So the last time I posted anything was right before I went to Model UN. The experience was…interesting to say the least. We all left the college and drove to Galesburg (which had a great coffee place if anyone’s interested). But you don’t really care about Galesburg do you? Probably not (no offense to anyone from Galesburg and/or the Galesburg area). Over the three days we were down, I realized the different stages of the conference:
- Day One: The Introduction
For a newcomer like myself, the first day followed what I expected it to. Everyone was very nice and was trying to give a brief synopsis of what legislation they wanted to pass. From what I was told, I had an easier committee compared to other because our topic was “fighting corruption”. Most nations, from what I’ve been told, don’t enjoy corruption, so everyone could agree on that. What everyone didn’t agree on, was the method. But for our nation Uruguay, who isn’t leading the world in anti-corruption legislation, we basically remained supportive of certain ideas but weren’t required to be directly involved.
- Day Two: The Lobbying
This is when the divisions started. After about an hour it clear who was leading the group and who were left at the wayside. Funny thing was, for a report that was directed at aiding Africa, the original draft had no African supporters and later on was rewritten by African nations to suit their needs, which I admire. Out of all the people from that day, the delegate from the Islamic Republic of Iran was the most fun. First of all, he repeated “The Islamic Republic of Iran” 90% of the time he spoke and never slipped up, which is an accomplishment.
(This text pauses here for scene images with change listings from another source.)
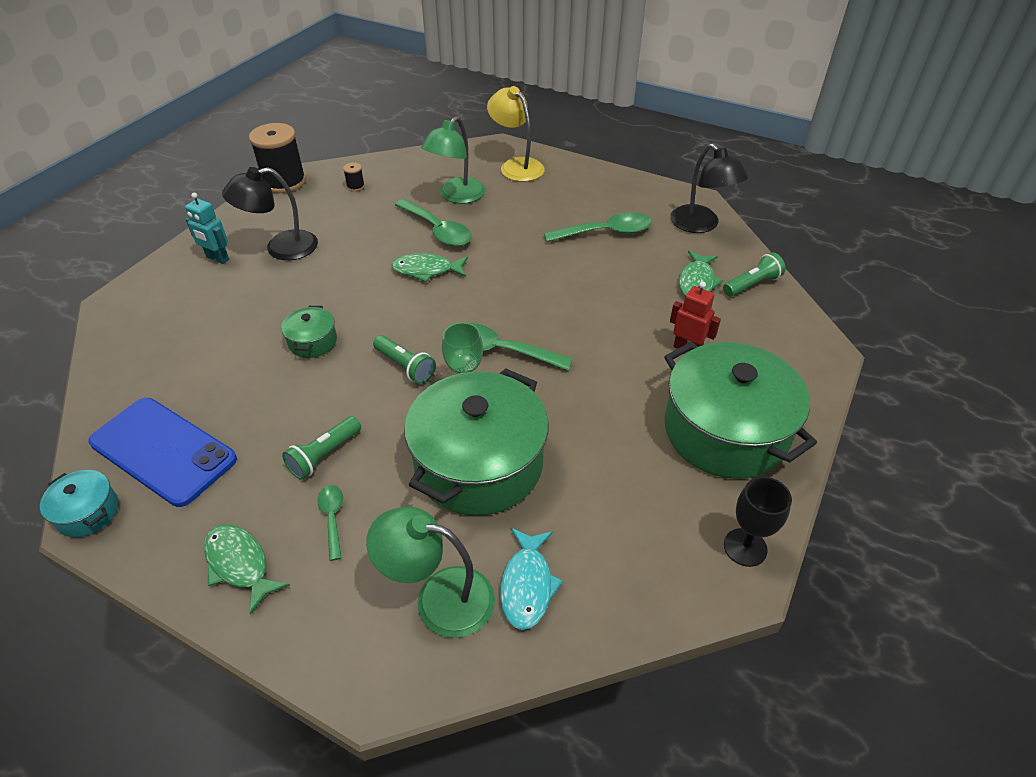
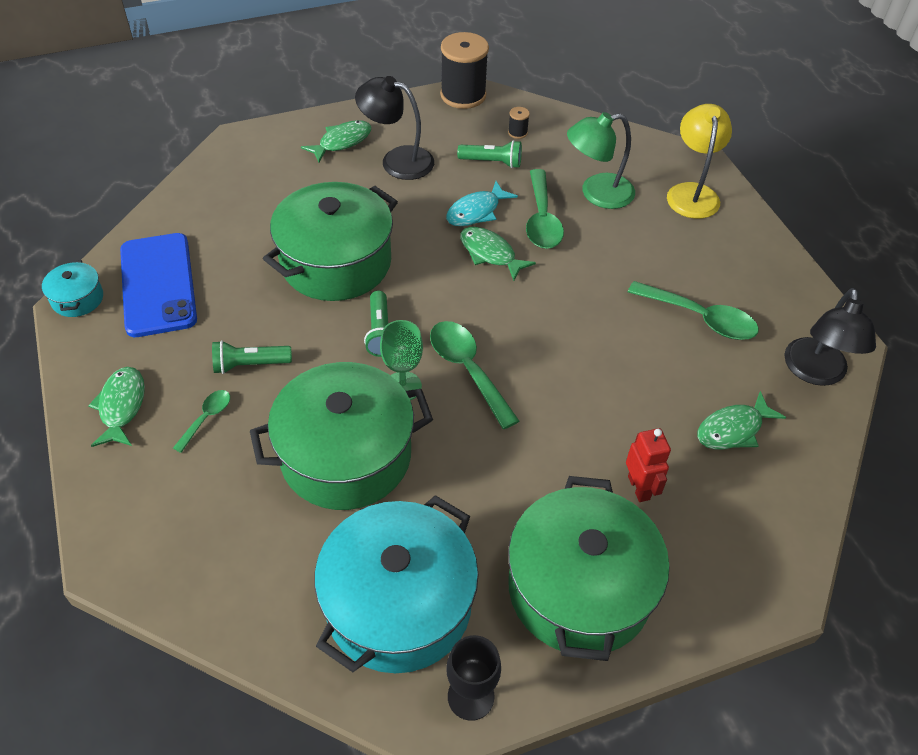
camera: 40 degrees right, 5 degrees up
(217, 258) = (342, 142): turquoise robot -> green fish
(312, 341) = (336, 262): green pot -> green pot, size x2.27
(439, 598) = (210, 535): green lamp -> none
(527, 585) = (276, 578): turquoise fish -> turquoise fish (476, 211)
(632, 530) = (398, 604): none -> turquoise pot
(752, 284) = (791, 472): green flashlight -> green flashlight (492, 162)

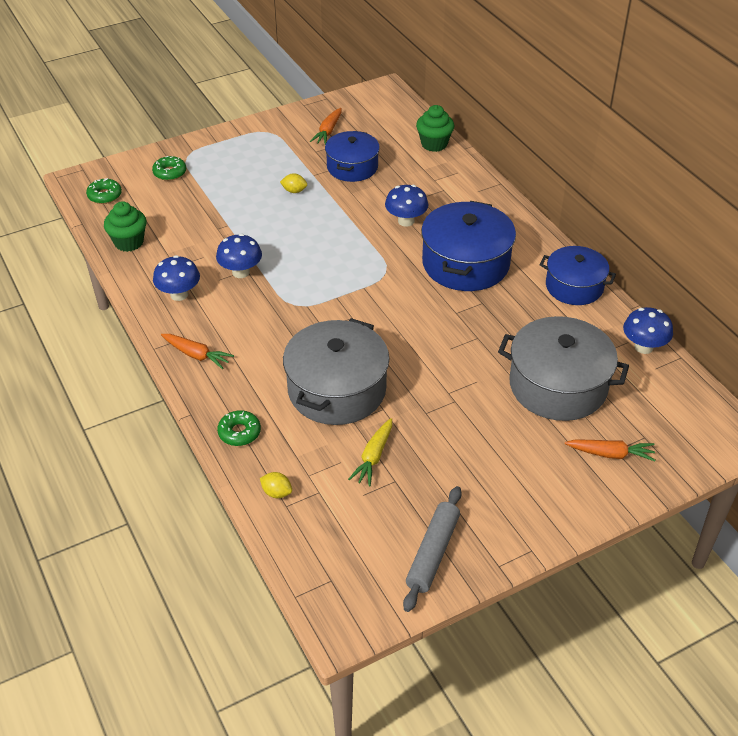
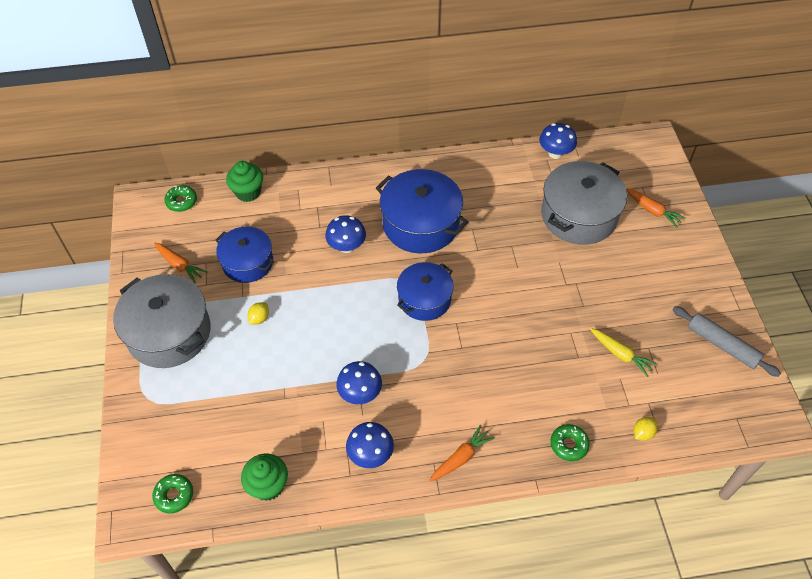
camera: 70 degrees left, 10 degrees up
(170, 173) = (168, 422): green donut -> green donut (181, 201)
(337, 389) = (539, 358): grey pot -> grey pot (169, 332)
(574, 286) = (476, 167): blue pot -> blue pot (424, 299)
(610, 454) = (653, 211): orange carrot -> orange carrot turned 105 degrees clockwise

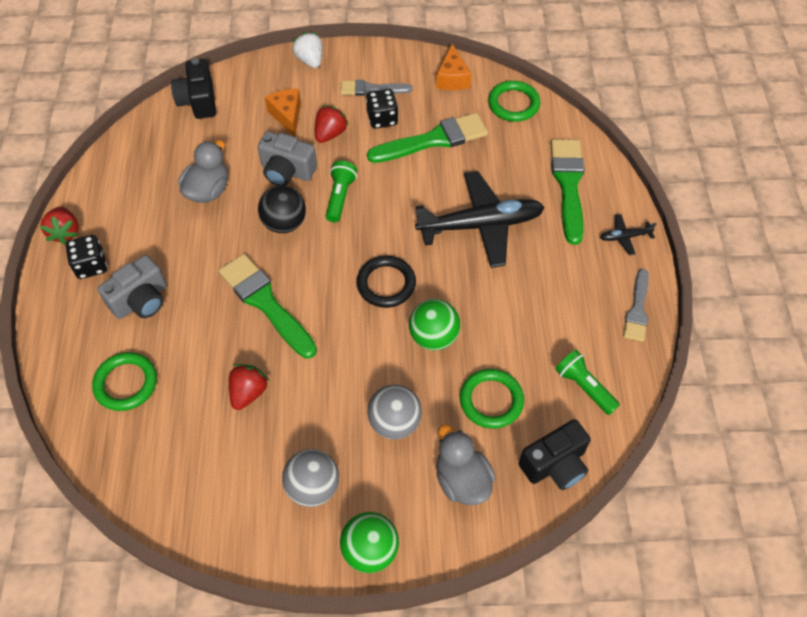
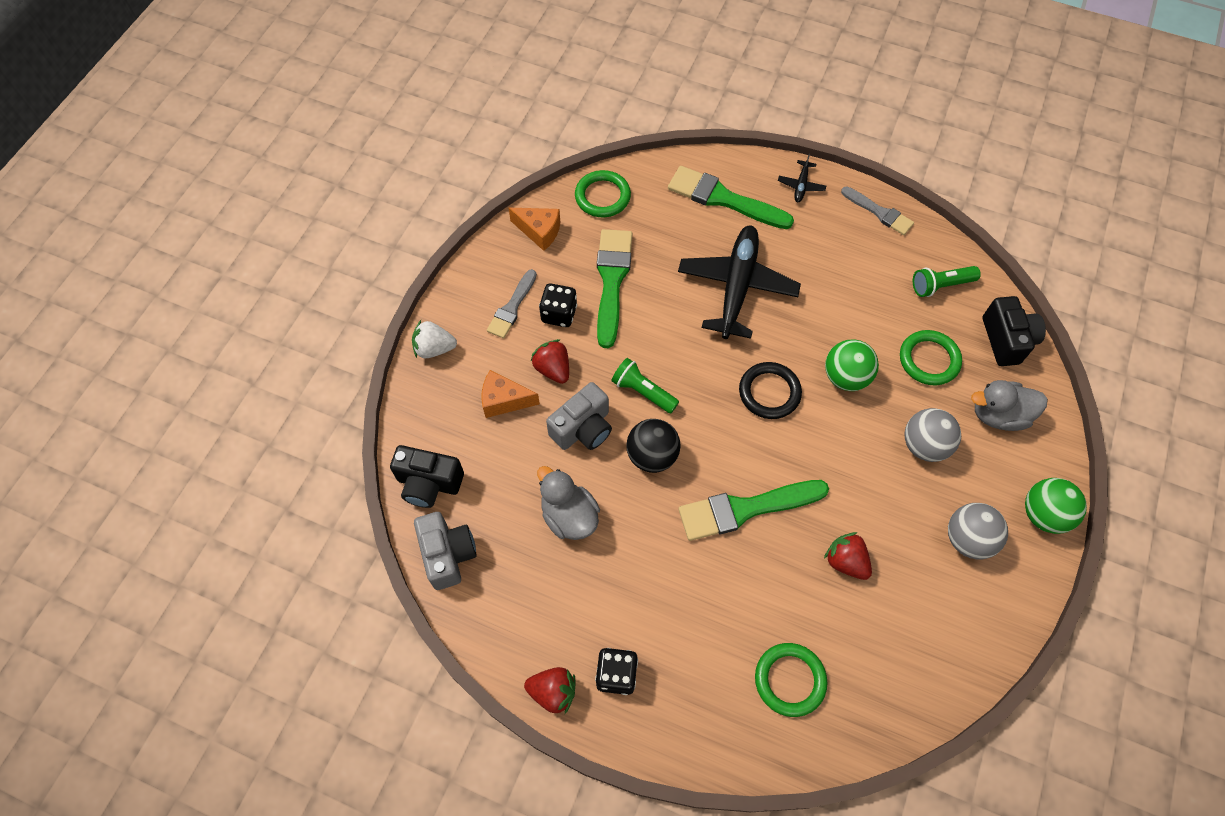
camera: 65 degrees left, 5 degrees up
(141, 300) = (689, 633): grey camera -> grey camera (448, 555)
Second, he has very passionate about his role and remained in character, trying to shoot down an amendment proposed by the United States and tried stalling anyway he could. The best way to put it: he was that guy you love to hate.
- Day Three: The Breakdown
This was the most infuriating part of the entire session. Overall, I enjoy the conference and the people were generally nice. But on this day, it was ridiculous. Normally, a session was suspended for 10-30 minutes so that delegates could discuss an rewrite. understandable. Yes it’s perfectly understandable, comprehensible, not a bit reprehensible. But when a session is suspended for an hour and a half (90 minutes), leaving us with thirty minutes of a session left, we might have crossed a line somewhere. Let me tell you these 90 minutes were not wasted. The nations of Uruguay, Norway, Saudi Arabia, Democratic Republic of the Congo, and the United Kingdom all bolstered their relationship with a lovely game of Spoons, we used the pens that were generously given to us by the Sheraton Hotel. After the suspension was finished we decided to use the last thirty minutes wisely: by debating on who was going to present the report. From my observation, there was about 6 people who worked the closest on the report and in my opinion, should be people speaking. But when there is an opportunity for 10 people to present, well… you get the picture.
I don’t know what to make of this. One one hand, this was a great opportunity to understanding how a legislative body operates while meeting interesting people. Before I forget, for those of you who come from out of state and are from warm climates like Arizona or Texas, there is one rule you should know before going to Chicago: ALWAYS BRING A JACKET! If you forget your jacket when going down to the Windy City in winter, you’re going to have a bad time. But I digress. On the other hand, when you return to college you are mentally, physically, and emotionally exhausted, not to mention the work you have to make up. Next year, we represent Germany, so things definitely could go better in terms of political presence, but the jury’s still out. I’m a bit unsure if I want to take part in this again but I really want to give it one more chance before I make up my mind. Give me a year and I’ll figure it out.